Workers from UNICEF, the World Health Organisation and e-Health share the space, poring over close to real-time data and running reports.
Data flow is crucial to the success of the campaign. It isn’t live, but close to real time as it can get.
Campaign vaccinators, monitors—just about anyone involved—can use an app, Open Data Kit, to track and report findings. Monitors sampling children vaccinated use it to report missed children, discrepancies in documentation or attitude of vaccination teams. They also share findings in photos and text at the swipe of a mobile phone touchscreen on a WhatsApp group.
Open data flow has helped the emergency operations centre correct vaccinators marking the left middle finger of children vaccinated, instead of their thumb in Ingawa council area and the tallying of 223 doses of measles vaccine from 16 vials of 10 doses each.

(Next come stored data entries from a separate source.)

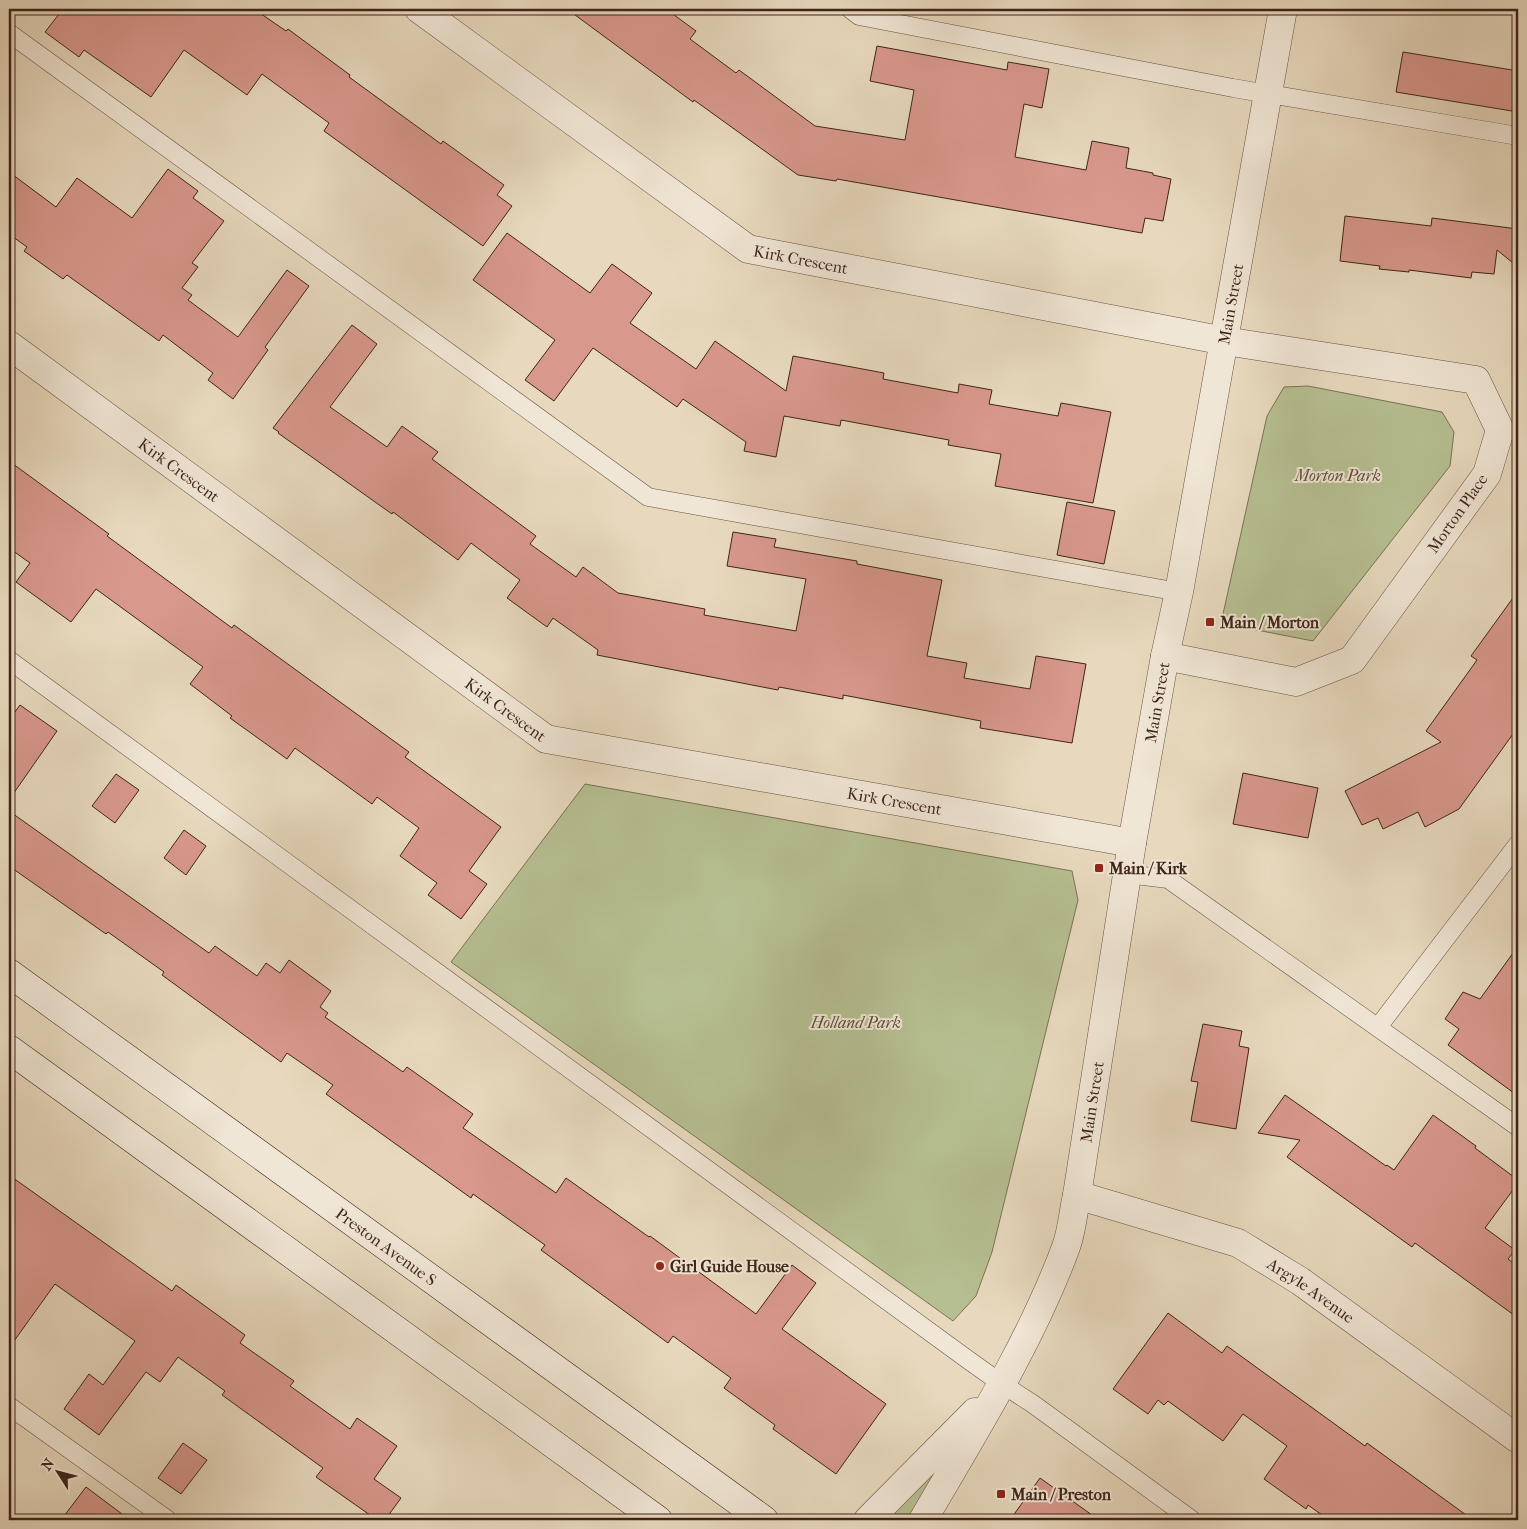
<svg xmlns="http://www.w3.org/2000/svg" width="1527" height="1529" viewBox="0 0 1527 1529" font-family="'IM FELL French Canon',serif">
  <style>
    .green { fill: #b6bf91; stroke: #7a7256 }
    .building { fill: #d8988c; stroke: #3f241a }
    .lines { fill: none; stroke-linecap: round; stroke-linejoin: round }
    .service-casing { stroke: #695143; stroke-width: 19 }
    .minor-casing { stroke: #695143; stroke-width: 29 }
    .tertiary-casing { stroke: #695143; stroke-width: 29 }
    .secondary-casing { stroke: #3f241a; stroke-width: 29 }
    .service { stroke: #f0e6d5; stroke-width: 18 }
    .minor { stroke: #f0e6d5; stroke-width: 28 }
    .tertiary { stroke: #f0e6d5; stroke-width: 28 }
    .secondary { stroke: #f0e6d5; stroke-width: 28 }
    .poi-dot { fill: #8f2418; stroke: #f0e6d5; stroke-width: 2 }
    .labels { text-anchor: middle; stroke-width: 4; stroke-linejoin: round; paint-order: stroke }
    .street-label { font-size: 16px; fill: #3f241a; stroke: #f0e6d5 }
    .park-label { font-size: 16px; font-style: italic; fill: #5d4b38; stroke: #f0e6d5 }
    .poi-label { font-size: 16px; font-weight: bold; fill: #3f241a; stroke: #f0e6d5; text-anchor: start }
  </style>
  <rect width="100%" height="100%" fill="#e8d9be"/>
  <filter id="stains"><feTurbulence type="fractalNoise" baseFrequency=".004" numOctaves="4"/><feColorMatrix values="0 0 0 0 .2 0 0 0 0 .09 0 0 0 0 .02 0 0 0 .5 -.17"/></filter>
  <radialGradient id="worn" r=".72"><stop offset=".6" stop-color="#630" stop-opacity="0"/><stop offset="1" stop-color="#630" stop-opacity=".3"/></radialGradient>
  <g class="green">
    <path d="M 1308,386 L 1442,412 L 1454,432 L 1450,466 L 1313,641 L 1221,623 L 1267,416 L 1284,387 Z"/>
    <path d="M 585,784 L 1072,871 L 1078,900 L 992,1252 L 976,1296 L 953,1321 L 451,962 Z"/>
    <path d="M 953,1439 L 913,1520 L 883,1520 Z"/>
  </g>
  <g class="building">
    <path d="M 63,9 L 254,9 L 286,31 L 288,29 L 350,75 L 349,77 L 441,144 L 443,141 L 504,185 L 497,195 L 512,206 L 483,246 L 324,131 L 329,123 L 262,74 L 247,95 L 184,50 L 151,97 L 84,50 L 79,57 L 45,32 Z"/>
    <path d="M 567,9 L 666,9 L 696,31 L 690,39 L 736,73 L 739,70 L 815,126 L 905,140 L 914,90 L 870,81 L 877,46 L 1007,70 L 1008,62 L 1049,69 L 1042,108 L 1024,104 L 1015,157 L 1086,170 L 1092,141 L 1129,148 L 1126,168 L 1153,173 L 1153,175 L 1171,179 L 1163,221 L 1145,218 L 1142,233 L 837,179 L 836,181 L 798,175 L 694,100 L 693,102 Z"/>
    <path d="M 1403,52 L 1518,71 L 1518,112 L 1396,92 Z"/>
    <path d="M 168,169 L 198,191 L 193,198 L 224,221 L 192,263 L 198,267 L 182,288 L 192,295 L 188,300 L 238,337 L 287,270 L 309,286 L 265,347 L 268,350 L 233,399 L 208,380 L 213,373 L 163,335 L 159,341 L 67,275 L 63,279 L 24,251 L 27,247 L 9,234 L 9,172 L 56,207 L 77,178 L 132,218 Z"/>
    <path d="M 1345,216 L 1431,226 L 1432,218 L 1518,229 L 1518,267 L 1497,250 L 1494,274 L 1472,272 L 1471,278 L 1409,270 L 1409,272 L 1379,269 L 1380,266 L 1340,261 Z"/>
    <path d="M 507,233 L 590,293 L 612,264 L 652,293 L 630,323 L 696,369 L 715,341 L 786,391 L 793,356 L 884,373 L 883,379 L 958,393 L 959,384 L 992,390 L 989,404 L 1058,416 L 1061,403 L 1111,412 L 1093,503 L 995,486 L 1001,454 L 948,445 L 949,440 L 841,420 L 840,426 L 784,416 L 776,457 L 744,451 L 746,442 L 683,399 L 677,407 L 593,348 L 554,401 L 525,380 L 555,340 L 473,280 Z"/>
    <path d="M 352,325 L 377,344 L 330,407 L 387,447 L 402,426 L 438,452 L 432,459 L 536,536 L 530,544 L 576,577 L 583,567 L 618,593 L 705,609 L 704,615 L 796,631 L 806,579 L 727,566 L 733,532 L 776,539 L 774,547 L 857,561 L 857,564 L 942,580 L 927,656 L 967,663 L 964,678 L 1030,689 L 1036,656 L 1086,664 L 1072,743 L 980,728 L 981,721 L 843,695 L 843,699 L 779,687 L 778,690 L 597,655 L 598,650 L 553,618 L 547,627 L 507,598 L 520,580 L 471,543 L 458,560 L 393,512 L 392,514 L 278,433 L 279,432 L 273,428 Z"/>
    <path d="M 9,461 L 109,534 L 107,536 L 232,628 L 234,625 L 409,752 L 405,757 L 501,827 L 469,871 L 487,884 L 461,919 L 428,895 L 437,883 L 400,856 L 419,828 L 377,797 L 372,804 L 295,748 L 287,759 L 230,718 L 232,716 L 190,684 L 203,667 L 96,589 L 71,622 L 16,582 L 30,563 L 9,548 Z"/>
    <path d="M 1067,502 L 1115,511 L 1104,564 L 1057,555 Z"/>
    <path d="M 1518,591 L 1518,727 L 1459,809 L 1425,827 L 1418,812 L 1383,829 L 1378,818 L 1362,825 L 1345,791 L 1441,742 L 1426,731 L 1477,660 L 1471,656 Z"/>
    <path d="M 20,705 L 57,731 L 9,800 L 9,720 Z"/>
    <path d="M 1243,773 L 1318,788 L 1308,838 L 1233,824 Z"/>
    <path d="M 116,774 L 139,790 L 115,823 L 92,806 Z"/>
    <path d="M 9,811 L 209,953 L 215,946 L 257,976 L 266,963 L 280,973 L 289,960 L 331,991 L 320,1007 L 328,1013 L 325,1017 L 403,1072 L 407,1067 L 473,1114 L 463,1128 L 556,1193 L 566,1178 L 649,1237 L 650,1236 L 756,1314 L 792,1265 L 816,1283 L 782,1329 L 886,1404 L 836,1474 L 773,1429 L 775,1425 L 724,1388 L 731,1378 L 673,1336 L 668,1343 L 541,1250 L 545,1245 L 473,1194 L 471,1198 L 326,1094 L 333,1085 L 287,1053 L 281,1062 L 162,975 L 164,972 L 108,932 L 106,934 L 9,866 Z"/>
    <path d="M 184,830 L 206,846 L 186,875 L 164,858 Z"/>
    <path d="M 1518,946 L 1518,1096 L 1448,1045 L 1459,1029 L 1445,1019 L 1463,992 L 1480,999 Z"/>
    <path d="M 1203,1024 L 1242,1031 L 1239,1046 L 1249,1048 L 1236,1129 L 1191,1121 L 1198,1082 L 1191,1081 Z"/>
    <path d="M 1285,1095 L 1386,1166 L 1387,1165 L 1394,1170 L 1433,1115 L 1476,1146 L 1475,1148 L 1518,1180 L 1518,1183 L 1485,1228 L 1515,1250 L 1508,1259 L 1518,1267 L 1518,1318 L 1415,1243 L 1412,1247 L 1287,1157 L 1300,1140 L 1258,1133 Z"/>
    <path d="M 9,1175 L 172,1291 L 176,1285 L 245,1335 L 240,1343 L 294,1381 L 290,1386 L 350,1429 L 357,1418 L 397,1446 L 374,1479 L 401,1498 L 385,1520 L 377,1520 L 316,1477 L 323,1468 L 222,1395 L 225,1391 L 178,1357 L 160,1382 L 146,1372 L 99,1435 L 64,1409 L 89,1374 L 103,1385 L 135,1341 L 55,1284 L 9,1348 Z"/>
    <path d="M 1168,1313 L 1222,1353 L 1227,1346 L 1365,1446 L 1367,1443 L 1473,1520 L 1329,1520 L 1308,1505 L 1306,1509 L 1264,1479 L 1287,1446 L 1243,1414 L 1223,1441 L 1168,1401 L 1164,1405 L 1158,1400 L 1148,1414 L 1113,1389 Z"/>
    <path d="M 183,1443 L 207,1460 L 181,1494 L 158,1478 Z"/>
    <path d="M 1040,1478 L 1099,1520 L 1010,1520 Z"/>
    <path d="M 86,1487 L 130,1520 L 61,1520 Z"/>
  </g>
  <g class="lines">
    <defs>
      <g id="service">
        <path d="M 850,9 L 859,16 L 1233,88 L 1518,136"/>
        <path d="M 9,33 L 648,497 L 1179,592"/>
        <path d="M 9,660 L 967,1359 L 1002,1384 L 1033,1404 L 1192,1520"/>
        <path d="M 1127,874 L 1168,879 L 1518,1127"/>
        <path d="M 1378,1027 L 1518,844"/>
        <path d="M 9,1406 L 168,1520"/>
      </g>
      <g id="minor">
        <path id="s1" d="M 419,9 L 748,249 L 1225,341 L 1476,380 L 1500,430 L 1487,474 L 1352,660 L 1296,682 L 1165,656"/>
        <path id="s2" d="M 9,345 L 546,739 L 1132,843"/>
        <path id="s3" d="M 1077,1195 L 1238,1243 L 1300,1281 L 1518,1439"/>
      </g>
      <g id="tertiary">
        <path d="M 868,1520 L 975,1412"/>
        <path id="s4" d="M 923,1520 C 974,1432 1030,1344 1066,1247 C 1072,1231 1073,1212 1077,1195 L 1132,843 L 1165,656 L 1179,592 L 1283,9"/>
      </g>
      <g id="secondary">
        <path id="s5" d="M 9,973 L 764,1520"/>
        <path d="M 9,1049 L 658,1520"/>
      </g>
    </defs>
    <use href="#service" class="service-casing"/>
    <use href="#minor" class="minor-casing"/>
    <use href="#tertiary" class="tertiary-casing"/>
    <use href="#secondary" class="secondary-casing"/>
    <use href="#service" class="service"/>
    <use href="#minor" class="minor"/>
    <use href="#tertiary" class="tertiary"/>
    <use href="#secondary" class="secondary"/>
  </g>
  <g class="poi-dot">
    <rect x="1205" y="617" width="10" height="10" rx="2.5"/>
    <rect x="1094" y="863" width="10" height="10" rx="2.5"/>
    <circle cx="660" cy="1266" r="5"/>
    <rect x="996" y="1489" width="10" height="10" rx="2.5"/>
  </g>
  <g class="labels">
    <g class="street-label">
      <text dy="6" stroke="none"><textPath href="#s1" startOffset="461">Kirk Crescent</textPath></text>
      <text dy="6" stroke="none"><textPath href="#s4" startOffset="1266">Main Street</textPath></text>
      <text dy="6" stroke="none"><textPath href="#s2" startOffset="211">Kirk Crescent</textPath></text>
      <text transform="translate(1457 513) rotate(-55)" y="6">Morton Place</text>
      <text dy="6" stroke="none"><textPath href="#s4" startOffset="861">Main Street</textPath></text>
      <text dy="6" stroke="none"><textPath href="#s2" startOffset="616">Kirk Crescent</textPath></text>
      <text dy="6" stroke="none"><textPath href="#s2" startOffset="1020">Kirk Crescent</textPath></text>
      <text dy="6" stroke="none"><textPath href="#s4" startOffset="456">Main Street</textPath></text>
      <text dy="6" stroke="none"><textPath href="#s5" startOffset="466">Preston Avenue S</textPath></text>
      <text dy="6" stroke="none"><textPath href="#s3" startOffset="255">Argyle Avenue</textPath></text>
    </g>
    <g class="park-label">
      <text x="1338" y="481">Morton Park</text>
      <text x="856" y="1028">Holland Park</text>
    </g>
    <g class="poi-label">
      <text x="1220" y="628">Main / Morton</text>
      <text x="1109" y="874">Main / Kirk</text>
      <text x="670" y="1272">Girl Guide House</text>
      <text x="1011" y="1500">Main / Preston</text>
    </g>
  </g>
  <rect width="1527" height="1529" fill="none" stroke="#e8d9be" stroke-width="30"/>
  <rect x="10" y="10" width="1507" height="1509" fill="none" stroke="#3f241a" stroke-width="2.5"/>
  <rect x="15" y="15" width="1497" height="1499" fill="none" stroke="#3f241a"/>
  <g transform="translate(58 1472) rotate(306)" stroke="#f0e6d5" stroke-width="4" paint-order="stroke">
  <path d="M0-4L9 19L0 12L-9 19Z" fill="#3f241a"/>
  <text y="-8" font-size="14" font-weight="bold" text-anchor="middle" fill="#3f241a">N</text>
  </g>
  <rect width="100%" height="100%" filter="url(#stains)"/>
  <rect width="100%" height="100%" fill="url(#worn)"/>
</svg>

In Rogogo ward, Zangi council area, monitors found 19 of 27 children were unvaccinated after a sample.
Eight of 12 teams in Mani did not get an AEFI on their first day of work.
Katsina is the second biggest user of the app after Kaduna. ODK uses GPS coordinate to locate the position in question.
Charts alter with each new data is plugged in; reasons for the changes are debated. Decisions are reached. Appropriate response is communicated.
Ngbede is about the only man at the centre to bring his daughter to be vaccinated.
“Her mother is off to the market, so I felt the need to bring her myself,” he says.
“I saw the message, and I knew this is one of the vaccination points. It is just to prevent measles, and you know measles is a deadly disease.”